Lev Leviev (photo credit: SCOTT WINTROW / GETTY IMAGES NORTH AMERICA / AFP)
Lev Leviev
(photo credit: SCOTT WINTROW / GETTY IMAGES NORTH AMERICA / AFP)
► THERE’S AN additional powerful player in the Jerusalem Municipality’s urge for urban renewal. So many old buildings are either being torn down or spruced up to give a face-lift to the city that certain streets and suburbs have become unrecognizable, as familiar structures disappear, to be replaced by tall towers that block the view of the distant horizon.
Real estate in the capital was once sold on the promise of a view to the Judean desert. Not anymore, because even a view from a penthouse gracing a tall tower is temporary and remains only till an even taller tower goes up next door. Tel Aviv long ago began to emulate Hong Kong, and Jerusalem is beginning to do the same.
Now ready to aggressively compete for the Tama 38-Alef Evacuate and Build projects in Jerusalem is a subsidiary of Africa Israel called Africa Urban Renewal.
The parent company, in which billionaire Lev Leviev has the controlling stake, has for years been criticized for allowing the former President Hotel on Ahad Ha’am Street to fall into total neglect – so much so that the structure is dangerous.

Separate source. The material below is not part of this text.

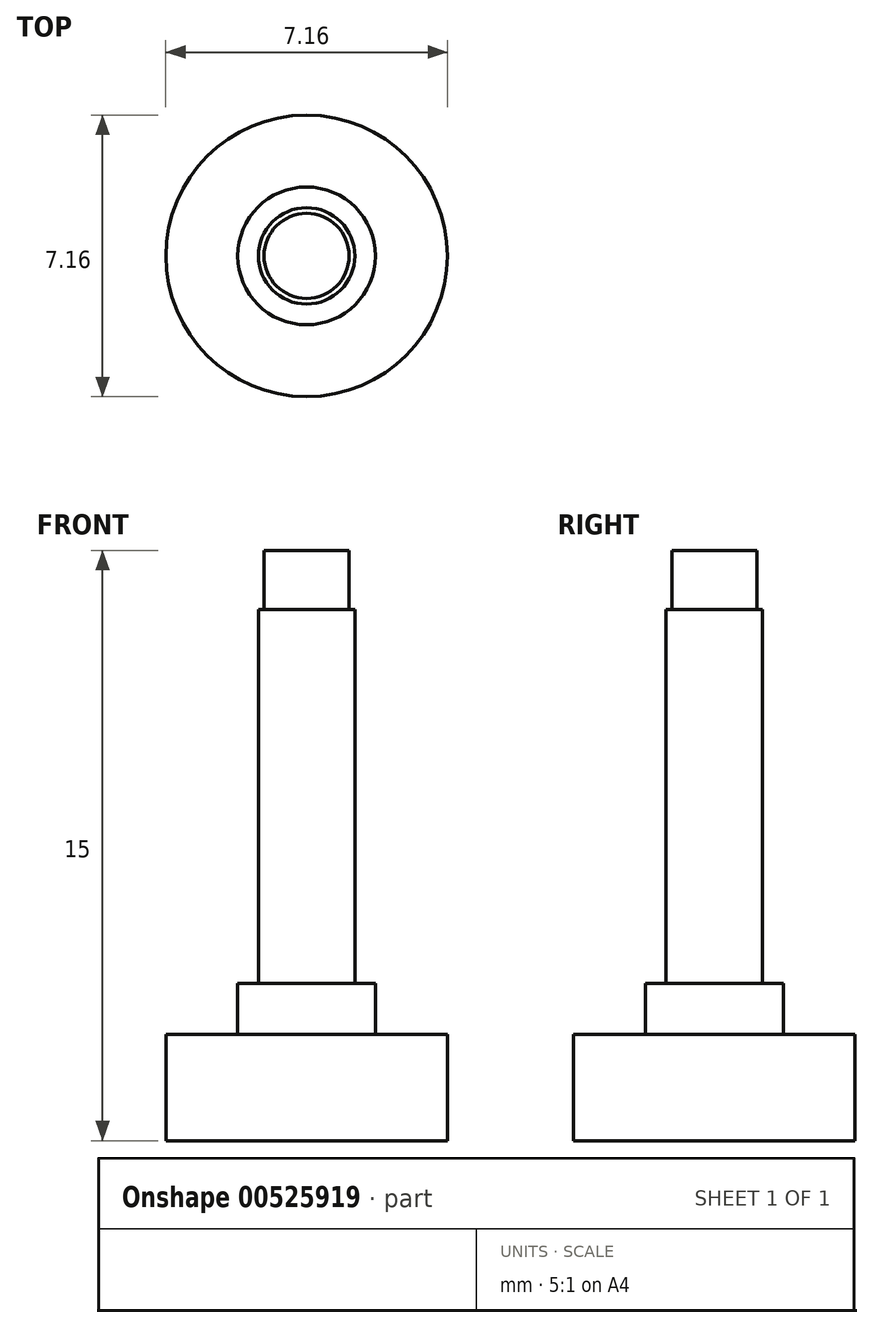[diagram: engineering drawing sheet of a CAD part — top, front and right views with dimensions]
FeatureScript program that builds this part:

The building, situated on half a hectare of land, was purchased some 28 years ago by Africa Israel, which intended to construct a luxury residential complex on the site. But the municipality, which is consistently interested in adding to the number of hotels in the city, insisted that it should remain a hotel. Leviev dug in his heels, and the building, which at one stage changed its identity to become an immigrant absorption center, continued to deteriorate.
Finally, in mid-2014, Leviev reached a compromise agreement with the municipality whereby the property that he would build in place of the President Hotel would be a mixed hotel and residential complex.

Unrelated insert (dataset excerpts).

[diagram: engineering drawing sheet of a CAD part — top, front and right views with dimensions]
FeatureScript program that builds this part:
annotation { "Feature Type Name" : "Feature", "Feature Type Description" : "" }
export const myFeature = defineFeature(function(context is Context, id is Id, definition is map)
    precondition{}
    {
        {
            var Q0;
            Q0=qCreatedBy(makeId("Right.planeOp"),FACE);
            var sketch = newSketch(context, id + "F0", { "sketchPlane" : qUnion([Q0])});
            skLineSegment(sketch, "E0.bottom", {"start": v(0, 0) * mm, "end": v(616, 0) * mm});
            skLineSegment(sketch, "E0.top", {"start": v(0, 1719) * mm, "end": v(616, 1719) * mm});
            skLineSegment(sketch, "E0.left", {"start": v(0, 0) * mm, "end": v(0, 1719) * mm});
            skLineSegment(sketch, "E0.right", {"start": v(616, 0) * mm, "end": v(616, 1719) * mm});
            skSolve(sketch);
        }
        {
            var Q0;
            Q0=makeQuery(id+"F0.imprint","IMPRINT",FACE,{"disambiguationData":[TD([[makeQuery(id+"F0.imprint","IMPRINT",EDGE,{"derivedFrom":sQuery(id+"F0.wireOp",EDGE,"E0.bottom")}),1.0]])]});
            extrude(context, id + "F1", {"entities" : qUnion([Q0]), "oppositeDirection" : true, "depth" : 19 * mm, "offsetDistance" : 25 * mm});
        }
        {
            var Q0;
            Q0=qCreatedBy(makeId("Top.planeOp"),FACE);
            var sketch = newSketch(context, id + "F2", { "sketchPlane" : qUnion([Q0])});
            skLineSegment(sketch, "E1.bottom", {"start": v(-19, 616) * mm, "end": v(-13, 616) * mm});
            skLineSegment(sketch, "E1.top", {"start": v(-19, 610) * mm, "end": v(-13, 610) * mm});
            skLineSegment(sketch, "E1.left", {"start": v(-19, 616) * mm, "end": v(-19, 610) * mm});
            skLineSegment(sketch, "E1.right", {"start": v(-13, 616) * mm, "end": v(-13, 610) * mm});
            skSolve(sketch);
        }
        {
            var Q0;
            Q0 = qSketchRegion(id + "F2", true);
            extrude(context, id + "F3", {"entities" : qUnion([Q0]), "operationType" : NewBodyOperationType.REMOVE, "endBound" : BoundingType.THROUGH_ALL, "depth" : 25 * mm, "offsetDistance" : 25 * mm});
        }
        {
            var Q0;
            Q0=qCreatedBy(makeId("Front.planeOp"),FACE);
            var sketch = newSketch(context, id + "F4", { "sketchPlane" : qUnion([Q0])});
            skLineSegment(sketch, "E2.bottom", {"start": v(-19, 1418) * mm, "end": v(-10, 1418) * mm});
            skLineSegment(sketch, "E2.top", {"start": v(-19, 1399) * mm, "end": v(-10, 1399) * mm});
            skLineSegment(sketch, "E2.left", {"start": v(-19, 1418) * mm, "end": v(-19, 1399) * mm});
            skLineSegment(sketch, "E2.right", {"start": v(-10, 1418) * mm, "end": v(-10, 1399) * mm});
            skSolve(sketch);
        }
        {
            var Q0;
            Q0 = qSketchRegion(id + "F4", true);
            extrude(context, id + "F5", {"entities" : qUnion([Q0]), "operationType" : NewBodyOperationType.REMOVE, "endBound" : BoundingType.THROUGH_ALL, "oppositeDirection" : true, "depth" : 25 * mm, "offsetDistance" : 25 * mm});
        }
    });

However, there has been no progress since then, and the building remains an eyesore. For whatever reason, the municipality has not used this as leverage against Africa Israel in the latter’s applications for permits for other building projects in the city.
Now it seems that its projects will multiply. In an interview that Assaf Simon, the CEO of Africa Urban Renewal, gave to Kuti Fundaminsky of Yediot Yerushalayim, he made it clear that the company intends to outbid its rivals in the construction industry and have a monopoly over future Tama 38-Alef projects. He conceded that it won’t be easy – not so much because of the competition, but because Jerusalemites tend to be suspicious of real estate developers and will not be quick to sign on the dotted line. Nonetheless, he was confident that the company would be able to persuade reluctant apartment owners to join in the renewal enterprise.
► FRICTION BEGAN to develop in Talbiyeh’s Hazvi Yisrael synagogue, which has three separate congregations, which convene on different levels of the building and conduct their services in different ways and at different times.
The top floor of the building is in need of repair, and until this is completed, the congregants have been invited to participate in services in the main synagogue, where the Shabbat service is usually held at a fairly leisurely pace, and with congregational singing. On the other hand, the upstairs service runs at the pace of an express train and is over within less than an hour and a half. Certain passages of the service are omitted and, generally, there is no singing.
Last Saturday, as part of the welcome for the upstairs congregants, some of their members were invited to conduct the service. Afterward, there were complaints from the regulars who attend the main service. “We invited them to participate, not to take over,” fumed an angry Anita (Sugie) Ellis. “Someone should tell them that buses don’t run on Shabbat,” said one of the male congregants from the central congregation. There was great dissatisfaction in general, and there were fears that the situation could erupt into civil war. To prevent that from happening, the upstairs services were moved temporarily to the Na’amat premises on the corner of Shalom Aleichem and Jabotinsky streets. Services begin at 8:45 a.m.